Ülkücü hareketin, Türkiye’nin sosyo-politik değişim sürecinde, birtakım ana özelliklerini muhafaza ederek farklı özellikler kazandığından bahsetmiştik. Bu değişen özelliklerine bakarak ülkücü hareketin gelişim sürecini kabaca dört döneme ayırmak mümkündür. Birinci dönem, parti liderliğinin anti-komünizm temelli bir Türk milliyetçiliğini temel referans noktası olarak aldığı 1965 ile 1969 arasındaki kuruluş dönemidir. İkinci dönem, bu anti-komünizmin ve Türkçülüğün yoğunluğu gitgide artan ve tonu gitgide koyulaşan bir İslamcılıkla birleştirildiği 1969 ile 1980 arası dönemdir. 12 Eylül sonrasına denk gelen 1980 ile 1990 arasındaki üçüncü dönemde ise hareketin, kendi varlık nedeni olarak gördüğü düşmanı sosyalist hareketin etkisini yitirmesinden kaynaklı bir işlevsizlikten ve parti yönetiminin 12 Eylül darbesinin yorumlanmasına dönük kararsızlığından ve siyasetsizliğinden beslenen bir siyasi kimlik krizine girdiğini söyleyebiliriz. 1990 sonrasındaki dördüncü döneme de önce yeni ortaya çıkan Orta Asya Türk cumhuriyetleri ve daha sonra da yükselen Kürt milliyetçiliği tarafından güdülenen Türkçülüğün yükselişinin damgasını vurduğu iddia edilebilir (Can, 2002: 672). Bu dönemselleştirme, Nihal Atsız’ın ülkücü hareket üzerindeki sürekli etkisinin değişen yoğunluklara ve niteliklere sahip olduğu akla getirildiğinde konumuz açısından son derece önem taşımaktadır.

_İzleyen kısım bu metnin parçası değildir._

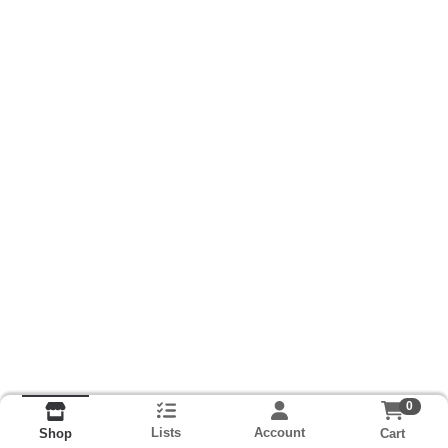
0
Lists
Account
Cart
Shop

Nihal Atsız’ın Ülkücü Hareket Üzerindeki Sürekli Etkisinin Bazı Göstergeleri
Başta da söylediğimiz gibi Nihal Atsız'ın ülkücü hareketle hiçbir dönem organik bir bağ içerisine girmemesi ve hatta Atsız ile MHP yönetimi arasındaki ilişkinin çoğunlukla gerilimli olması, ilk bakışta baştaki iddiamızı, yani Nihal Atsız’ın ülkücülerin zihniyet dünyasını şekillendirmede en önemli aktörlerden biri olduğu savını çürüttüğü sanılabilir. Ne var ki, böyle bir gerilimin varlığı ülkücü tabanın Atsız ile duygusal bir ilişkiye girdiği, ve Atsız’ın eserlerinin ülkücü hareket için semboller, kavramlar ve imgeler deposu olduğu gerçeğini değiştirmiyor. Bu öyle güçlü bir duygusal bağdır ki, zaman zaman istemeden de olsa hareketin resmi liderliği Atsız’ı sahiplenmek durumunda kalmıştır. Maksadımız bunun nedenlerine eğilmek olacak; fakat bundan önce böyle bir olgunun gerçekten de varolduğunu gösteren bir takım “verileri” çözümleyelim.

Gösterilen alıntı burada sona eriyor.